Goal of the exercise:
Include no pictures. Output exactly the lines from the one that contains "Member of the Turkish" through the final line of the entries.
----------
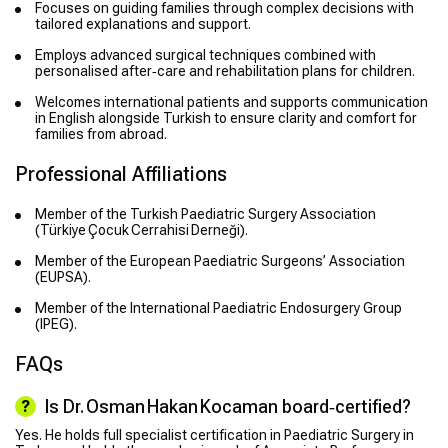
Focuses on guiding families through complex decisions with
tailored explanations and support.
Employs advanced surgical techniques combined with
personalised after‑care and rehabilitation plans for children.
Welcomes international patients and supports communication
in English alongside Turkish to ensure clarity and comfort for
families from abroad.
Professional Affiliations
Member of the Turkish Paediatric Surgery Association
(Türkiye Çocuk Cerrahisi Derneği).
Member of the European Paediatric Surgeons’ Association
(EUPSA).
Member of the International Paediatric Endosurgery Group
(IPEG).
FAQs
Is Dr. Osman Hakan Kocaman board‑certified?
Yes. He holds full specialist certification in Paediatric Surgery in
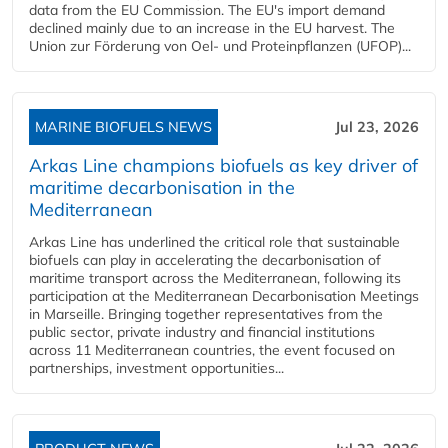
data from the EU Commission. The EU's import demand
declined mainly due to an increase in the EU harvest. The
Union zur Förderung von Oel- und Proteinpflanzen (UFOP)...
MARINE BIOFUELS NEWS
Jul 23, 2026
Arkas Line champions biofuels as key driver of
maritime decarbonisation in the
Mediterranean
Arkas Line has underlined the critical role that sustainable
biofuels can play in accelerating the decarbonisation of
maritime transport across the Mediterranean, following its
participation at the Mediterranean Decarbonisation Meetings
in Marseille. Bringing together representatives from the
public sector, private industry and financial institutions
across 11 Mediterranean countries, the event focused on
partnerships, investment opportunities...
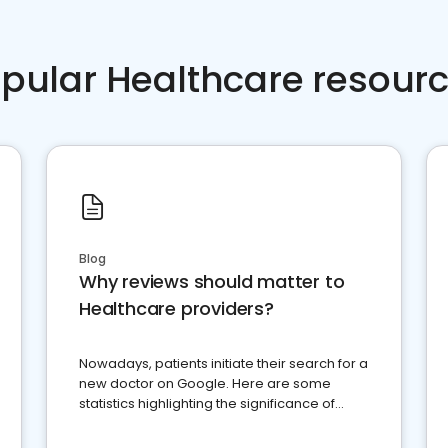
pular Healthcare resour
Blog
Why reviews should matter to
Healthcare providers?
Nowadays, patients initiate their search for a
new doctor on Google. Here are some
statistics highlighting the significance of
reviews for healthcare providers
----------
Result for this task:
Member of the Turkish Paediatric Surgery Association
(Türkiye Çocuk Cerrahisi Derneği).
Member of the European Paediatric Surgeons’ Association
(EUPSA).
Member of the International Paediatric Endosurgery Group
(IPEG).
FAQs
Is Dr. Osman Hakan Kocaman board‑certified?
Yes. He holds full specialist certification in Paediatric Surgery in
data from the EU Commission. The EU's import demand
declined mainly due to an increase in the EU harvest. The
Union zur Förderung von Oel- und Proteinpflanzen (UFOP)...
MARINE BIOFUELS NEWS
Jul 23, 2026
Arkas Line champions biofuels as key driver of
maritime decarbonisation in the
Mediterranean
Arkas Line has underlined the critical role that sustainable
biofuels can play in accelerating the decarbonisation of
maritime transport across the Mediterranean, following its
participation at the Mediterranean Decarbonisation Meetings
in Marseille. Bringing together representatives from the
public sector, private industry and financial institutions
across 11 Mediterranean countries, the event focused on
partnerships, investment opportunities...
pular Healthcare resour
Blog
Why reviews should matter to
Healthcare providers?
Nowadays, patients initiate their search for a
new doctor on Google. Here are some
statistics highlighting the significance of
reviews for healthcare providers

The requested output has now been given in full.